JK1773 · 21/08/2017 21:36

I really don't know what advice to give you. That is shitty. However you are blessed with 3 beautiful children. My shitty ex changed his mind and now I've got no kids. And it's too late for me now 😪. I hope someone is along with advice for you soon

elmo1980 · 21/08/2017 21:54

I was in a similar situation but had no kids at the time. He told me he wanted children but after we got married it became evident that's not what he wanted at all. I felt betrayed ans that he has taken the best years if my life away. The bitterness and anger towards him only grew and it was making me miserable so I left. I felt it would be better to be alone and live life on my terms than with someone who made me feel so crap.

As it happened I met someone new who did have the same dreams as me and I'm so glad I did it.

Only you know whether you can be satisfied with what you have but I do believe that once the resentment has set in it's very difficult to overcome.

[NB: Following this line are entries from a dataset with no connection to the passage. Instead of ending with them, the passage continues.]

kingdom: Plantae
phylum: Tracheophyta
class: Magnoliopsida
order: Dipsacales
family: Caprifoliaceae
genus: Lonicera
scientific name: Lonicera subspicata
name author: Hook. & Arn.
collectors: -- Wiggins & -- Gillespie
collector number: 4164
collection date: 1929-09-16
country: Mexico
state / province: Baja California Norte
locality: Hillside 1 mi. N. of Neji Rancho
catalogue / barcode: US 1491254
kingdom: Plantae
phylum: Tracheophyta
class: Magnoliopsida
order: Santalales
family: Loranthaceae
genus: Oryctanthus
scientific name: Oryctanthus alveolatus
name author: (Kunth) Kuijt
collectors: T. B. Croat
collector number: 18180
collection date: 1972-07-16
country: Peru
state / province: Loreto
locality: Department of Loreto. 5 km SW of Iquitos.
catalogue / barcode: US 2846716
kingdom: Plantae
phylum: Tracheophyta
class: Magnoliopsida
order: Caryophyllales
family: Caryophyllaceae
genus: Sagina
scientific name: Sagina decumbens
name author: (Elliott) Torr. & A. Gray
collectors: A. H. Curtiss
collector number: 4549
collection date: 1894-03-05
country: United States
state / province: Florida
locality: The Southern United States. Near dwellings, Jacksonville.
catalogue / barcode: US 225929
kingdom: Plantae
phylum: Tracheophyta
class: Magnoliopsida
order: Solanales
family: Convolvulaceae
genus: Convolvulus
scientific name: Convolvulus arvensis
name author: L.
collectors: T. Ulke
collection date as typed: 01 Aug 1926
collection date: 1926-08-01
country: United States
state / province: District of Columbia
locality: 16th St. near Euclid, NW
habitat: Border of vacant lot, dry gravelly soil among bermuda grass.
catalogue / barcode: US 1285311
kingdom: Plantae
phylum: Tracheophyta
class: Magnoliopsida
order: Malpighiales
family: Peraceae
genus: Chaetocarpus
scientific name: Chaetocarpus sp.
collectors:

SpongeBobJudgeyPants · 21/08/2017 22:37

I think you would probably benefit in talking this over with a proffessional, helping it to be clearer for you, and what, if anything you need to do to accept it or change it. One thing that stands out for me, apart from changing his mind about marriage, he also apparently changed his mind about wanting children. He wanted them, then you accidentally got pregnant, and he didn't want them, and only came round to the idea in the last month of pregnancy. That sounds very difficult for you, and not supportive on his part. And now he has changed his mind again about child number 2. So this is not just 'about you' that he has changed his mind. So please don't feel 'cheap', he seems unable to 'commit' to things as well as to you.

junebirthdaygirl · 21/08/2017 23:16

Sounds as if you just had a baby and now you are thinking of the next one. Could you decide , as regards dc to be happy and contented and enjoy the ones you have. You are throwing away their best years looking forward instead of living in the moment.
The getting married part is different. I can fully understand you wanting to be married.
I feel your dp may feel under pressure and the nature of your aspergers causes you to press in. Could you decide to leave it say for 6 months not speak about it and see if that causes him to move more towards marriage when he feels it comes from him.

Angelf1sh · 22/08/2017 07:00

If my bf told me they weren't sure about me after 3 yrs, that would be enough for me to end it. If you resent him now, that's not going to improve in the future.